What Do We Value
Some Eastern cultures revere the elderly to the point of ancestor worship. In our society, once they have outlived their usefulness, the elderly are often relegated to retirement communities or nursing homes. The unborn are no better off than the aged. Unwanted babies are aborted and disposed of like garbage. Animals are also not immune to our “throw away” mentality. Shelter employees hear myriad complaints as unwanted pets are dumped at shelters: “He’s too big, too old, he ate my shoes….”
So what do we value? Celebrities, actors, celluloid heroes, of course! A little nip, a tuck, and some Botox create “the look”. An army of personal chef’s, trainers, make-up artists and stylists perfect “the look”. They memorize their lines, and perform on cue. Is this the stuff of heroes? I think not.
Recently, I watched an Animal Planet special called “Hounds of Glory” .The program followed military dog handlers and their military ward dogs (MWDs) into combat in Afghanistan. It was apparent how much our military personnel have in common with their K9s. Both are brave, devoted, intelligent, and loyal until death. I loved watching the skill of the handlers, the talent of the K9s, and the bond between dog and handler. I was ill prepared, however, for the stark realities of combat. Although the gore was edited out, I saw a German Shepherd killed by a grenade, and his devastated handler dealing with the aftermath. I saw an Airman on patrol. I saw the explosion when he stepped on an IED. I saw medics whisk him away. I wondered if he’d survive. He did. Surgeons saved his leg, but he lost several fingers.
When the Airman returned to the states, they showed his homecoming reception. They did not roll him down the Red Carpet in his wheelchair; they rolled him off an elevator. He was not thronged by hordes of paparazzi. People did not swoon over him, intoxicated by his very proximity. He was greeted by a small group of friends and family in a quiet, non-descript ceremony. The closest thing to paparazzi was the film crew recording the event for the documentary.
Real heroes don’t seek fame, fortune, glory, or adulation. They face death because it is their duty. They don’t parade around on stage preening, and basking in the limelight and feeding their insatiable egos. Celebrities are only play-acting when they work. The fear they emote is conjured up, the danger they face is imaginary, the product of a writer’s imagination and a special effects director’s skill. Then they congratulate themselves on a job well done with hedonistic self-indulgence. This is a far cry from a boy and his dog dodging enemy fire in the heat of a hostile desert a half a world away.

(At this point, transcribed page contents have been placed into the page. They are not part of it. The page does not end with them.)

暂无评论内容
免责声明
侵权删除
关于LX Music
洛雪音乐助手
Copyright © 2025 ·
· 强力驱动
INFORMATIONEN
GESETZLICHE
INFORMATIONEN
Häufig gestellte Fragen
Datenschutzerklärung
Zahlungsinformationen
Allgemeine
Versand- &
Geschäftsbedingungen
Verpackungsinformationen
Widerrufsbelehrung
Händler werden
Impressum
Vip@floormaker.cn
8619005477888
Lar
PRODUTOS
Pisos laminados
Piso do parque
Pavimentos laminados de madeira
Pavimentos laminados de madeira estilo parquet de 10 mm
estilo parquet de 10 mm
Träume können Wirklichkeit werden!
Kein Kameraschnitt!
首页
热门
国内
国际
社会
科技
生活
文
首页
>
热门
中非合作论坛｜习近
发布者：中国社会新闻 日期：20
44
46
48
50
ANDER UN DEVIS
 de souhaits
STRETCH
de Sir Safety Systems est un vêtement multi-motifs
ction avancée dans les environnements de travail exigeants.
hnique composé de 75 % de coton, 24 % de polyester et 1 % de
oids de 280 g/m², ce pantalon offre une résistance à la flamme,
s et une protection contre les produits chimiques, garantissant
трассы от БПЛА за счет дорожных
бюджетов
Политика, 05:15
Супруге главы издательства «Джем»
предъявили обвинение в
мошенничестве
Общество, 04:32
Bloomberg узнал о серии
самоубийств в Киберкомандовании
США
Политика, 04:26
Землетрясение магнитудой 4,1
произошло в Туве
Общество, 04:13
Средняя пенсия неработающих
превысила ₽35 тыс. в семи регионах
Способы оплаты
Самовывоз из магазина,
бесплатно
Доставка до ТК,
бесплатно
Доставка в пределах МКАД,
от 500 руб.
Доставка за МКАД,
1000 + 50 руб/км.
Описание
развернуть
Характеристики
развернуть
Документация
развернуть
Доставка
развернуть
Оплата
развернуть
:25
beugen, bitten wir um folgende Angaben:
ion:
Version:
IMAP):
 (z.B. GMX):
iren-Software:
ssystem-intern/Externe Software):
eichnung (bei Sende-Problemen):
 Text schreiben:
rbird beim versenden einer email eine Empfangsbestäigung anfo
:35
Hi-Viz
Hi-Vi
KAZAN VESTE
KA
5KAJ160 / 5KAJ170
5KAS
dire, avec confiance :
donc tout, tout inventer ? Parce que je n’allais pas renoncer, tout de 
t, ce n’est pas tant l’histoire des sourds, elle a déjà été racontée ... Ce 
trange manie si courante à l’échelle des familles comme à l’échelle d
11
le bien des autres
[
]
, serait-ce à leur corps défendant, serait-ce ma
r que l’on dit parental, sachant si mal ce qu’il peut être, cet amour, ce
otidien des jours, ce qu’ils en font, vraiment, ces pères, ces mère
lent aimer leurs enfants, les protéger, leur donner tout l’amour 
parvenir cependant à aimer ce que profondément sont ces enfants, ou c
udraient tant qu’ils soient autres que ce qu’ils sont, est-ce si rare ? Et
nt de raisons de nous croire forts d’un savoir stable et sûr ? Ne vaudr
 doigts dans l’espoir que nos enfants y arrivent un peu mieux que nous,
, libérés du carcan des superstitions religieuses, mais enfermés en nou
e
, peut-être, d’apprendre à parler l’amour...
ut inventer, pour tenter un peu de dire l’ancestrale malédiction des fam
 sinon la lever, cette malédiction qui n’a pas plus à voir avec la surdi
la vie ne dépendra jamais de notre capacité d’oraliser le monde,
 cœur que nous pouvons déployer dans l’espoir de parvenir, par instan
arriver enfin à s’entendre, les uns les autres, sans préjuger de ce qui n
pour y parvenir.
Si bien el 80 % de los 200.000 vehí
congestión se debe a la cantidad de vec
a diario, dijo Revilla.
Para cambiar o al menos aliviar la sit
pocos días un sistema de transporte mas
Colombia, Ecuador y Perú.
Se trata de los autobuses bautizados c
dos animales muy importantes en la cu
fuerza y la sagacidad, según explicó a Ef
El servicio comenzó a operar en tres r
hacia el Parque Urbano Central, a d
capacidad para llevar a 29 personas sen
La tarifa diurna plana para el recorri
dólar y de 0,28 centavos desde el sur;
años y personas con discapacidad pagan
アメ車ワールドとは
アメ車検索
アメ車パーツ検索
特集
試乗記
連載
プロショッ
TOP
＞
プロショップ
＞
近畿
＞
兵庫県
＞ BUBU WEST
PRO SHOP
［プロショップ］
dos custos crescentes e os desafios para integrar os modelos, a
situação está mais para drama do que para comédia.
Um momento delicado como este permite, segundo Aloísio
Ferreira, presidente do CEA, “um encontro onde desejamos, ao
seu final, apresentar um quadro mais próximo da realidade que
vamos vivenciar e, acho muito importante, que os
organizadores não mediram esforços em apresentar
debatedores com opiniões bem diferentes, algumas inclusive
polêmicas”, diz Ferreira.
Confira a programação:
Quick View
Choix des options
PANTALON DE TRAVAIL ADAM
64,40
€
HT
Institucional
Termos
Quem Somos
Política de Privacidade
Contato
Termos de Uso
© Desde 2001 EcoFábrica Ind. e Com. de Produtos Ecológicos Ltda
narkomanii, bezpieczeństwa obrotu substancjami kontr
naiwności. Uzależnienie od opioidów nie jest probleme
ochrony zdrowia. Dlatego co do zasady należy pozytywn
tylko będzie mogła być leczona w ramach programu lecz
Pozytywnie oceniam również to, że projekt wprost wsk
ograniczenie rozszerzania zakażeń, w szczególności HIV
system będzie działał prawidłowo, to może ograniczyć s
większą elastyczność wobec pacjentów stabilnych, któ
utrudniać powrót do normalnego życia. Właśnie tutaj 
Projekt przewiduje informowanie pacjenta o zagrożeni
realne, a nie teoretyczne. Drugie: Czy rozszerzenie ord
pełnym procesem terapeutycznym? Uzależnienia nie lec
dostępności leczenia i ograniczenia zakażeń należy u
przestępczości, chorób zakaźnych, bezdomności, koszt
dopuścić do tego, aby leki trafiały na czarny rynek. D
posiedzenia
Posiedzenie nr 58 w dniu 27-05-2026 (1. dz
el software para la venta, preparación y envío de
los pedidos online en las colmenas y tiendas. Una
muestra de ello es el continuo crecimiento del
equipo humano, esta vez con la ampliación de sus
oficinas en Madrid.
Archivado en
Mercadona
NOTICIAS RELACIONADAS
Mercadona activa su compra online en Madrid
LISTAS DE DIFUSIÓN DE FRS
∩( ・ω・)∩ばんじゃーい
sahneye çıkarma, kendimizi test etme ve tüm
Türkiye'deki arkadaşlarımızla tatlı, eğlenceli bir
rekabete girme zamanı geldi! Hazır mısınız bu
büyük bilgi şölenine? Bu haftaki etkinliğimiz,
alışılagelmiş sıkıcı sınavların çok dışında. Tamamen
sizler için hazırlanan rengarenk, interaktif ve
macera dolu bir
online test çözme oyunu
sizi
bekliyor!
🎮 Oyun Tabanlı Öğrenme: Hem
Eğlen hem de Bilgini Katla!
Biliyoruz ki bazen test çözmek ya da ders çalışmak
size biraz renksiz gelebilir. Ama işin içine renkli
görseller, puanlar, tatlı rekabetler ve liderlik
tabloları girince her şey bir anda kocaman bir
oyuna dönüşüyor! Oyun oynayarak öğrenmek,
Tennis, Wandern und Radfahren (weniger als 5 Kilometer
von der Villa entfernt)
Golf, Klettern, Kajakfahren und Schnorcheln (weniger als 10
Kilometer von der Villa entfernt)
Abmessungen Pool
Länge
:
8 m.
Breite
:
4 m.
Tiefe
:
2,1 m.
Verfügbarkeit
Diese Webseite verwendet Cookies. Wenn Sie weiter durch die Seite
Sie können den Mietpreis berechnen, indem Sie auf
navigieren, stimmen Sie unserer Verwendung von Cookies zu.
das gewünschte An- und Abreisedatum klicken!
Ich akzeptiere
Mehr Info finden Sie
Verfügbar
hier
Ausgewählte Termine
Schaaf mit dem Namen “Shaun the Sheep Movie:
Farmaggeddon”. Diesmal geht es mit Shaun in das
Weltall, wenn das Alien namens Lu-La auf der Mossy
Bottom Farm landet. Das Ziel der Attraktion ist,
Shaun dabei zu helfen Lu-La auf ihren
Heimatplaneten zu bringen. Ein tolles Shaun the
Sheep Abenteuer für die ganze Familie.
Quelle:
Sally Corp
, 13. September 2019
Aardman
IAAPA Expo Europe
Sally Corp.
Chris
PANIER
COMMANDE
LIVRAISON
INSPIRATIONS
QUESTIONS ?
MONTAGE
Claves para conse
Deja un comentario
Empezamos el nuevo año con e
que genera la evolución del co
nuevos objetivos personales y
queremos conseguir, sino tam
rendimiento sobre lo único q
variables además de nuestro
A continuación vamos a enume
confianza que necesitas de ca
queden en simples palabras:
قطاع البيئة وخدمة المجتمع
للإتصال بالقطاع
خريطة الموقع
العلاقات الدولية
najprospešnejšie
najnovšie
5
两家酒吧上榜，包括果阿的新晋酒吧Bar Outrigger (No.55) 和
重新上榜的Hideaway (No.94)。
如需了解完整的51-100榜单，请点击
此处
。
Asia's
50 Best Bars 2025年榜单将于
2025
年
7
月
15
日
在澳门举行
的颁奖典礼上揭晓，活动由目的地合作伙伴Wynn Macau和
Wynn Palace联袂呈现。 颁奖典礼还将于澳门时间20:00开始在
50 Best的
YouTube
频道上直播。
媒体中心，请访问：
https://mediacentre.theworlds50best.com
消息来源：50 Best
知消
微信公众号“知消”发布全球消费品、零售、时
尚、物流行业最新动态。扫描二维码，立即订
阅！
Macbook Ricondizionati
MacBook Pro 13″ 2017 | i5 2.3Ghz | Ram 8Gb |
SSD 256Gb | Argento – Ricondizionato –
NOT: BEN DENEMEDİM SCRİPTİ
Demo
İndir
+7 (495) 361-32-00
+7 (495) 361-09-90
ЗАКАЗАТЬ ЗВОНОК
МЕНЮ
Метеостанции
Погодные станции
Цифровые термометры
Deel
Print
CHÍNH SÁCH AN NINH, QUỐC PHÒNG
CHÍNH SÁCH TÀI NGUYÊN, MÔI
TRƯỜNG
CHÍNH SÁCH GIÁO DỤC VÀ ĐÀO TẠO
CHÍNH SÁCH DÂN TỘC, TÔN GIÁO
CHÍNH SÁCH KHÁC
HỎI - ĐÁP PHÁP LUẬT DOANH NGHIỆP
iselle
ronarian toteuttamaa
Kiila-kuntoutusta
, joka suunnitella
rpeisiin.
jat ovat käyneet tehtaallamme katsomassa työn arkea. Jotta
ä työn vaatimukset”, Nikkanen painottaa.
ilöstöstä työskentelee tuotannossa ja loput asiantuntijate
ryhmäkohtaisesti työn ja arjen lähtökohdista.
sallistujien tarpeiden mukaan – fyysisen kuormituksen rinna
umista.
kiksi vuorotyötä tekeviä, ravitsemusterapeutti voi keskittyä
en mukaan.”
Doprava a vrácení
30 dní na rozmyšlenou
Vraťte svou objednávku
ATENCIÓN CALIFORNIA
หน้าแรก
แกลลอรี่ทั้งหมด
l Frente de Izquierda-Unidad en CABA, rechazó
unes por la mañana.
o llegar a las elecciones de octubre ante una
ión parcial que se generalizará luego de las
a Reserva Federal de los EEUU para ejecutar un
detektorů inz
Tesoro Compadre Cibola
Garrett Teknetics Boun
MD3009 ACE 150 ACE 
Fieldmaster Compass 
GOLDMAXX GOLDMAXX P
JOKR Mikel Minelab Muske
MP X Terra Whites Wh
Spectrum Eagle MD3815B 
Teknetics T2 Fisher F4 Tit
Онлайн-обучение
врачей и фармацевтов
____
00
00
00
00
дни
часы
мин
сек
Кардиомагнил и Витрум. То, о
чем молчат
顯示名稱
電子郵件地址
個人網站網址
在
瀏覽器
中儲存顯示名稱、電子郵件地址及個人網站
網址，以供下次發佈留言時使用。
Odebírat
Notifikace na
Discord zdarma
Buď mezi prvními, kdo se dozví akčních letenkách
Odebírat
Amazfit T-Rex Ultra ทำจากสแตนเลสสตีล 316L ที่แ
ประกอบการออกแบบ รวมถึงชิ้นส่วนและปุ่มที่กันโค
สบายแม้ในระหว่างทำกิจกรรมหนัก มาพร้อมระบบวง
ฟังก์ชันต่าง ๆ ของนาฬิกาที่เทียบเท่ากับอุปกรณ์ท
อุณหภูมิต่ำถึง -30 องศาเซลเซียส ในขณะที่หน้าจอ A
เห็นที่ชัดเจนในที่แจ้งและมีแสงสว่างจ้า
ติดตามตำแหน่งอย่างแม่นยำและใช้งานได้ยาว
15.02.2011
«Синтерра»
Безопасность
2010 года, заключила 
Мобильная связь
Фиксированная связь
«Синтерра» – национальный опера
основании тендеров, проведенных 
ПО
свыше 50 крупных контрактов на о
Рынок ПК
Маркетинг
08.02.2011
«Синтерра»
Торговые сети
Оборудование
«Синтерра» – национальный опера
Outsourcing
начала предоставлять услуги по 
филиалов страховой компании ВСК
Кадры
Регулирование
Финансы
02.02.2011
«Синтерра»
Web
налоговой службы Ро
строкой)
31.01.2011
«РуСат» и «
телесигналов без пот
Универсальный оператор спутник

In our society everything is disposable. Our elderly, the unborn, our pets, and yes, even our used up military personnel who are left to languish in under funded VA hospitals. Largely ignored, they are imploding from untreated psychological wounds suffered in combat and are committing suicide at a rate of two per day. Never mind those appalling statistics, the Oscars are on TV!
Make no mistake. I am not maligning the celebrities who are shrewd enough to parlay their good fortune into ever expanding wealth and influence. I AM, however, directing my ire at the ignorant hordes that worship plastic people at the altar of pop culture. The dissonance between what is worthy of attention and what we actually bestow our adulation upon is as glaring as it is incomprehensible. The extent to which Americans idolize celebrities disgusts me. There is no movie star I know of who is fit to shine a soldier’s shoes.